**Exercise instructions**. Where a line in the entries below contains the word "fractalNoise", it counts; give the total by itself.
>>>
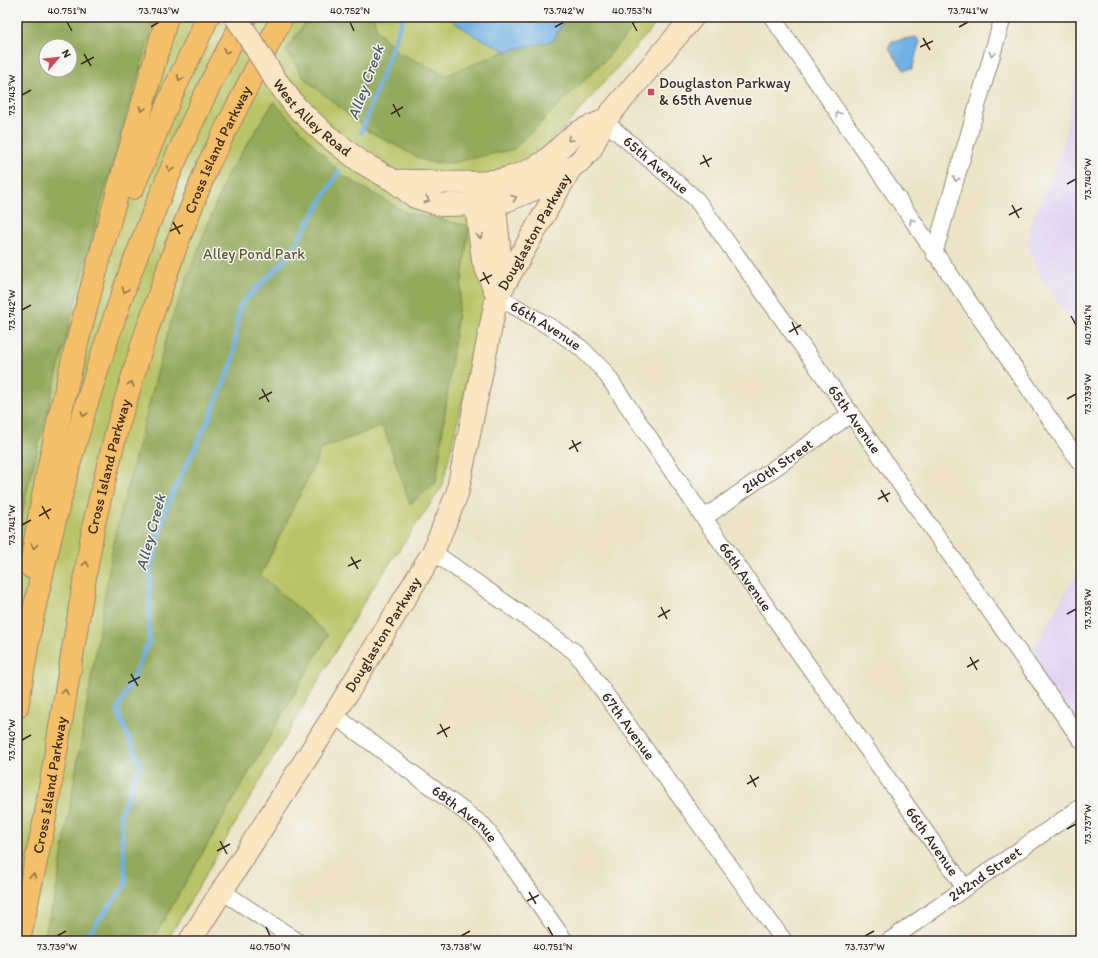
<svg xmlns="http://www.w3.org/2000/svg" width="1098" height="958" viewBox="0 0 1098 958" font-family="Itim,sans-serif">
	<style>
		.built { fill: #e1d4f3 }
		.green { fill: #b9c567; stroke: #7a7842; fill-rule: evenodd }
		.forest { fill: #92aa5c; stroke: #666a3d; fill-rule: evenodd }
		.water { fill: #71b0e4; stroke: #566d81 }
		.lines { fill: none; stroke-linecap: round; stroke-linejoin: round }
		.stream { stroke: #71b0e4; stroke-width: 4.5 }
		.street-casing { stroke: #948773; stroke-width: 18 }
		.secondary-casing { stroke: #948773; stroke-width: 24 }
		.highway-casing { stroke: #948773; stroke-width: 24 }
		.street { stroke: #fff; stroke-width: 16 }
		.secondary { stroke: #fbe6c4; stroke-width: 22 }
		.highway { stroke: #f6c06b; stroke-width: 22 }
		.secondary-bridge-casing { stroke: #948773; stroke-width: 24; stroke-linecap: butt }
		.secondary-bridge { stroke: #fbe6c4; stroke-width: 22 }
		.oneway { stroke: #8f6e41 }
		.oneway2 { stroke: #a79f9a }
		.oneway3 { stroke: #9b8871 }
		.ticks { fill: none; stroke: #3b2a1e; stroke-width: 1.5 }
		.poi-dot { fill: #d1495b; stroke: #f6f6f2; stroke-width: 1.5 }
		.labels { text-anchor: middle; stroke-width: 3; stroke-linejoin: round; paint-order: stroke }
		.poi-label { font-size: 15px; fill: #3b2a1e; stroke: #f6f6f2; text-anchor: start }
		.street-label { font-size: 15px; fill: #3b2a1e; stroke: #f6f6f2 }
		.park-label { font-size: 15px; fill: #615834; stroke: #f6f6f2 }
		.water-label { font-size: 16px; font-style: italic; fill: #4e5963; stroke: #f6f6f2 }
		.neatline { fill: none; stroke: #3b2a1e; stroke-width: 1.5 }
		.ticks-label { font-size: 10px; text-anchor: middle; fill: #3b2a1e }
	</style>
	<rect width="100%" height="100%" fill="#f6f6f2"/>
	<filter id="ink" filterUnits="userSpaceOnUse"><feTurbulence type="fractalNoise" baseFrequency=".025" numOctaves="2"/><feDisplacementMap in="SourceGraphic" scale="8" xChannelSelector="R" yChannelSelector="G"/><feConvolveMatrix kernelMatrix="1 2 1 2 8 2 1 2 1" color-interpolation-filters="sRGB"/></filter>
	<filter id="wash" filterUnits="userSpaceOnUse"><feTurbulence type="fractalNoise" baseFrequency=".012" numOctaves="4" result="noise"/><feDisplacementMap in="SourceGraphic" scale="16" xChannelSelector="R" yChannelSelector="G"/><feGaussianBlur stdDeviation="0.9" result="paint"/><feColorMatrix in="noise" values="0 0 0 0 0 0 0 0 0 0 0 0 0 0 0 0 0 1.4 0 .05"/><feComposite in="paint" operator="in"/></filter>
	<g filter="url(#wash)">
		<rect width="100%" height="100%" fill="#ede4c8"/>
		<g class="built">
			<polygon points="1081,42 1081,336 1042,279 1034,264 1028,249 1029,228 1063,147"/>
			<polygon points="1081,565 1081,740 1026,662"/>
		</g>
		<path class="green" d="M 17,17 L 662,17 L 563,129 L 554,136 L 505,218 L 442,487 L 368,595 L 167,941 L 17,941 ZM 46,46 L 70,46 L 70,70 L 46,70 Z"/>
		<g class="forest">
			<path d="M 17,17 L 155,17 L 99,211 L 25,498 L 17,551 ZM 46,46 L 70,46 L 70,70 L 46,70 Z"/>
			<polygon points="309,17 374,17 377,30 399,53 447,75 506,51 553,41 566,17 642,17 605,60 514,149 452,163 427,162 368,131 305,79 286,51"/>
			<polygon points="274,102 342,175 405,212 469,226 436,483 410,504 383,426 322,448 261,575 328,635 152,941 43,941 56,892 115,534 171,320 227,175"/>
		</g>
		<g class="water">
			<polygon points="447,17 566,17 553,41 506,51 475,36"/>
			<polygon points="916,37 920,41 912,69 904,70 888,47 892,41"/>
		</g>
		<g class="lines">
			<g class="stream">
				<polyline points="361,133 403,17"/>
				<polyline points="83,941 126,884 120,814 140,764 117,711 149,641 150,571 167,505 210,416 233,360 239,306 288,257 339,171"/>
			</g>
		</g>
	</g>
	<g filter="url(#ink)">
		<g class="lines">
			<defs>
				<g id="street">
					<polyline points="772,17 1081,464"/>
					<path id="s1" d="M 604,121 L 696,199 L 851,414 L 1081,740"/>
					<polyline points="934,254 1003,17"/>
					<path id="s2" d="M 497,296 L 557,331 L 581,348 L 604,371 L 704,518 L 965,888"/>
					<path id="s3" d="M 704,518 L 851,414"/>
					<path id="s4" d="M 433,552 L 575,652 L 784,941"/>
					<path id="s5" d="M 334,715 L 484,826 L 565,941"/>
					<polyline points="222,891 297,941"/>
					<path id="s6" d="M 889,941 L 1081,807"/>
				</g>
				<g id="secondary">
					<path id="s7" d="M 275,79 L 296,107 L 326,135 L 361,162 L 394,181 L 415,197 L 441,205 L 493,204 L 508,200 L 542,186 L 579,162 L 591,149 L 604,121 L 693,17"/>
					<path d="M 394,181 C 445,179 488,193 536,167 C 551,159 560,146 573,136 C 581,129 594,125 604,121"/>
					<polyline points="476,191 476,205 483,260 495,291"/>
					<path id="s8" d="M 500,292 L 570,169"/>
					<path id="s9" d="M 190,941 L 334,715 L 433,552 L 457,494 L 497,296 L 500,255 L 492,181"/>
				</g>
				<g id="highway">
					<polyline points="133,188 171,96 208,17"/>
					<path d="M 31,567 C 59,380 117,199 167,17"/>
					<path d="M 17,707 C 23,675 27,642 34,610 C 77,407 146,199 245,17"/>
					<path id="s10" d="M 19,941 L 45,818 L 94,523 L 117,429 L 144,339 L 176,246 L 208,165 L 282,17"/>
				</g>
			</defs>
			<use href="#street" class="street-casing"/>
			<use href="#secondary" class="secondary-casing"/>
			<use href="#highway" class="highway-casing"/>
			<use href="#street" class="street"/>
			<use href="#secondary" class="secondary"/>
			<use href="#highway" class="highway"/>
			<defs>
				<polyline id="secondary-bridge" points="236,17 275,79"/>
			</defs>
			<use href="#secondary-bridge" class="secondary-bridge-casing"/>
			<use href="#secondary-bridge" class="secondary-bridge"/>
		</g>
		<defs><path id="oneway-chevron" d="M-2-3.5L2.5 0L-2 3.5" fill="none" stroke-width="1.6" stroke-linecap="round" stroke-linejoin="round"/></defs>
		<g class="oneway">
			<use href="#oneway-chevron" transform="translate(226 51) rotate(118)"/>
			<use href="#oneway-chevron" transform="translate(180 78) rotate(115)"/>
			<use href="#oneway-chevron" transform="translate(142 109) rotate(106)"/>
			<use href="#oneway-chevron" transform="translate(170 169) rotate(112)"/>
			<use href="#oneway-chevron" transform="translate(125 290) rotate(109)"/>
			<use href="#oneway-chevron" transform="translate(131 384) rotate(-73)"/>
			<use href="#oneway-chevron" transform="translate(84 414) rotate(107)"/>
			<use href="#oneway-chevron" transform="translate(34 546) rotate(99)"/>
			<use href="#oneway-chevron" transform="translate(86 564) rotate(-80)"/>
			<use href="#oneway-chevron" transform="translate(65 692) rotate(-81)"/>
			<use href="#oneway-chevron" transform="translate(33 876) rotate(-78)"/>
		</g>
		<g class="oneway2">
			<use href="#oneway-chevron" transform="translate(992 54) rotate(106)"/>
			<use href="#oneway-chevron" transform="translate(838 114) rotate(-124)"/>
			<use href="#oneway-chevron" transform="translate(956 179) rotate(106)"/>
			<use href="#oneway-chevron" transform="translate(912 221) rotate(-124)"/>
		</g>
		<g class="oneway3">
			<use href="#oneway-chevron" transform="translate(570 139) rotate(135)"/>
			<use href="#oneway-chevron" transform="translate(514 198) rotate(-22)"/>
			<use href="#oneway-chevron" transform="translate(427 200) rotate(16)"/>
			<use href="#oneway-chevron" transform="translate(480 236) rotate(83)"/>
		</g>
	</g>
	<path class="ticks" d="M 67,22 L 72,31M 350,22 L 354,31M 632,22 L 637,31M 151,27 L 159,22M 555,27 L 564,22M 959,27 L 968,22M 923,38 L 930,50M 920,47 L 933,41M 84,54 L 91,66M 81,64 L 94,57M 22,95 L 31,90M 393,104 L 400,117M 391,114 L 403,107M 703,155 L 709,167M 700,164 L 712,158M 1067,184 L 1076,179M 1012,205 L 1019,218M 1009,215 L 1022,208M 173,222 L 180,234M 170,231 L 183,225M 483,272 L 489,284M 480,281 L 492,275M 22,310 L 31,305M 1071,316 L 1076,325M 792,322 L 798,335M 789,332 L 801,325M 262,389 L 269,402M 259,399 L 272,392M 1067,399 L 1076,394M 572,440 L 578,452M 569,449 L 581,442M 881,490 L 888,502M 878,499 L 890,493M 42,506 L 49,519M 39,516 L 51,509M 22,525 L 31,520M 351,557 L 358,569M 348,566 L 361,560M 661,607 L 667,619M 1067,614 L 1076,609M 658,617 L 670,610M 970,657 L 977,670M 967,667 L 979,660M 131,674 L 138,686M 128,683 L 140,677M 440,724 L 447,737M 437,734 L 450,727M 22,740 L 31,735M 750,775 L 756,787M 747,784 L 759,777M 1067,829 L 1076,824M 220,841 L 227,854M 217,851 L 230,844M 529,892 L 536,904M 527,901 L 539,895M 266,927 L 270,936M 548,927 L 553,936M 57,936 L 66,931M 461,936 L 470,931M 865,936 L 874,931"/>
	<rect class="poi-dot" x="647" y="88" width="8" height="8" rx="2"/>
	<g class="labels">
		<g class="poi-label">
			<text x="659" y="88">Douglaston Parkway<tspan x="659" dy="17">&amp; 65th Avenue</tspan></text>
		</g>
		<g class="street-label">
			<text dy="5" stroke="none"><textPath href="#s7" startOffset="54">West Alley Road</textPath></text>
			<text dy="5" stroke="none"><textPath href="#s10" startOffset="819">Cross Island Parkway</textPath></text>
			<text dy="5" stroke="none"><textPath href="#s1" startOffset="68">65th Avenue</textPath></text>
			<text dy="5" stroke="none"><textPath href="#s8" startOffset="69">Douglaston Parkway</textPath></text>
			<text dy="5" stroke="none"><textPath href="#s2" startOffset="57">66th Avenue</textPath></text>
			<text dy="5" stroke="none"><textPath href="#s1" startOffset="392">65th Avenue</textPath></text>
			<text dy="5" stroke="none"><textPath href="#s3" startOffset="90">240th Street</textPath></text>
			<text dy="5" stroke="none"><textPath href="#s10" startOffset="483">Cross Island Parkway</textPath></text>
			<text dy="5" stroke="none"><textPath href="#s2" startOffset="381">66th Avenue</textPath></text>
			<text dy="5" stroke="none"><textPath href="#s9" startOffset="362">Douglaston Parkway</textPath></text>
			<text dy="5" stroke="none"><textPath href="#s4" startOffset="265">67th Avenue</textPath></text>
			<text dy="5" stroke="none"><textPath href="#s10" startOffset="159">Cross Island Parkway</textPath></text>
			<text dy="5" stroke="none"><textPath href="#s5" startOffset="164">68th Avenue</textPath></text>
			<text dy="5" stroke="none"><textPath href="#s2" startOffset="705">66th Avenue</textPath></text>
			<text dy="5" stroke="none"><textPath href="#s6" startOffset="117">242nd Street</textPath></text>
		</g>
		<g class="park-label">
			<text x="254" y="259">Alley Pond Park</text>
		</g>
		<g class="water-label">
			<text transform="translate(365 82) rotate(-70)" y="6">Alley Creek</text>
			<text transform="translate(150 532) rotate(-75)" y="6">Alley Creek</text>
		</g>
	</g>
	<rect width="1098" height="958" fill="none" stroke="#f6f6f2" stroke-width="44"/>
	<g transform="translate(58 58) rotate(62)"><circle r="19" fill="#f6f6f2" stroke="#aba49d"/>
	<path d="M0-3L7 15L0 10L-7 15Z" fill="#d1495b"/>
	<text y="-6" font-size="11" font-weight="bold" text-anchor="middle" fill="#3b2a1e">N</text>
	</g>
	<rect x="22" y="22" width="1054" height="914" class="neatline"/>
	<g class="ticks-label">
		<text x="67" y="14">40.751°N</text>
		<text x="159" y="14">73.743°W</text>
		<text x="350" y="14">40.752°N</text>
		<text x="564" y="14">73.742°W</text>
		<text x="632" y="14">40.753°N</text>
		<text x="968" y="14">73.741°W</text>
		<text transform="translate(11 95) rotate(-90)" y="4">73.743°W</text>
		<text transform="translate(1087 179) rotate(-90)" y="4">73.740°W</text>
		<text transform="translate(11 310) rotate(-90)" y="4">73.742°W</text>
		<text transform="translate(1087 325) rotate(-90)" y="4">40.754°N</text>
		<text transform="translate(1087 394) rotate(-90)" y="4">73.739°W</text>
		<text transform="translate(11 525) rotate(-90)" y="4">73.741°W</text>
		<text transform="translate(1087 609) rotate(-90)" y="4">73.738°W</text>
		<text transform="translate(11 740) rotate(-90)" y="4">73.740°W</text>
		<text transform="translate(1087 824) rotate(-90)" y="4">73.737°W</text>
		<text x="57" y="950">73.739°W</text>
		<text x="270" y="950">40.750°N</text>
		<text x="461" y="950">73.738°W</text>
		<text x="553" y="950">40.751°N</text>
		<text x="865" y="950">73.737°W</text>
	</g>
</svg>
<<<
**Exercise solution**. 2